■ INPUT:
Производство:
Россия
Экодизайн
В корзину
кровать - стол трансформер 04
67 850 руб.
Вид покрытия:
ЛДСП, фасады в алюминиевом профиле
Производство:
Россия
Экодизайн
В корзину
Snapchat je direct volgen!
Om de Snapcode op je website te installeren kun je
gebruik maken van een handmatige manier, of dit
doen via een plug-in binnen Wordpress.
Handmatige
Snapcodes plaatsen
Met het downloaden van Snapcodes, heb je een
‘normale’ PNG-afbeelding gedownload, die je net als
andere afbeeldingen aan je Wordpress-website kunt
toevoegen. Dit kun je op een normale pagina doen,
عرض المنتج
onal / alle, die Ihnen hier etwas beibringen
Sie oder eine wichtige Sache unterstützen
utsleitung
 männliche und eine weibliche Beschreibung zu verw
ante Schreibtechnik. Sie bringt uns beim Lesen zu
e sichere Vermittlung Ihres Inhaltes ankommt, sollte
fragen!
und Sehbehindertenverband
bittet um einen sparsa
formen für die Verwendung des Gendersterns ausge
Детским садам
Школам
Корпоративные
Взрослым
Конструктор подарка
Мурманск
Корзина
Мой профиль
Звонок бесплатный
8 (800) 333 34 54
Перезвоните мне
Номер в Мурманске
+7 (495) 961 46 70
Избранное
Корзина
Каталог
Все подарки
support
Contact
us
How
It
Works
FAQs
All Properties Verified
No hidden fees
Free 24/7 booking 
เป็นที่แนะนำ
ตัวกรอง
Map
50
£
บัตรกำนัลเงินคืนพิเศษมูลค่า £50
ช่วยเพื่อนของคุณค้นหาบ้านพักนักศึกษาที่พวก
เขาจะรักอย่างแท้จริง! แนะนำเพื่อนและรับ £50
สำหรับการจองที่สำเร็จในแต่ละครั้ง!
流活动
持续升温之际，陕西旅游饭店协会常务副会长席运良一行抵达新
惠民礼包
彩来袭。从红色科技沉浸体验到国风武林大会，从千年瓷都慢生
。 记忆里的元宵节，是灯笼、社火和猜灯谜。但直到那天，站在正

==

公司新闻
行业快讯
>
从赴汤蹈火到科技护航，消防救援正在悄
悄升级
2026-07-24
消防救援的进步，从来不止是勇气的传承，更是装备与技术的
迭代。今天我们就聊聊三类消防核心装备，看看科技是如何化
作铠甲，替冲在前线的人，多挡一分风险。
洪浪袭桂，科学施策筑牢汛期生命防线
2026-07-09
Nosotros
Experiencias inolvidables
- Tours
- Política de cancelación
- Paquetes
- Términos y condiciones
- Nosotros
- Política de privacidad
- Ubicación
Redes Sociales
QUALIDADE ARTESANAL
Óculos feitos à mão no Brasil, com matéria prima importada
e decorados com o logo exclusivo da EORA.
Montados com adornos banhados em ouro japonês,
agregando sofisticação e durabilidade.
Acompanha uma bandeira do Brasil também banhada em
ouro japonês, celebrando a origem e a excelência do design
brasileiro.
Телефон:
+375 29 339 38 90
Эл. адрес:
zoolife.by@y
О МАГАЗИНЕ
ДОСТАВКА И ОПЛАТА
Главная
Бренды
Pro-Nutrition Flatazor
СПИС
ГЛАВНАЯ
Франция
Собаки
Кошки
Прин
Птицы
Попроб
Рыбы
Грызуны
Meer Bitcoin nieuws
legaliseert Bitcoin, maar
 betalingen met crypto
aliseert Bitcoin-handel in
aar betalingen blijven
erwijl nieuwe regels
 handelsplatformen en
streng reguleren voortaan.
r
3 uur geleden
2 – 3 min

■ DIRECTIONS FOR THIS TASK: Please copy all lines of the listing in which the string "Bitcoin" occurs.

■ EXERCISE OUTPUT:
Meer Bitcoin nieuws
legaliseert Bitcoin, maar
aliseert Bitcoin-handel in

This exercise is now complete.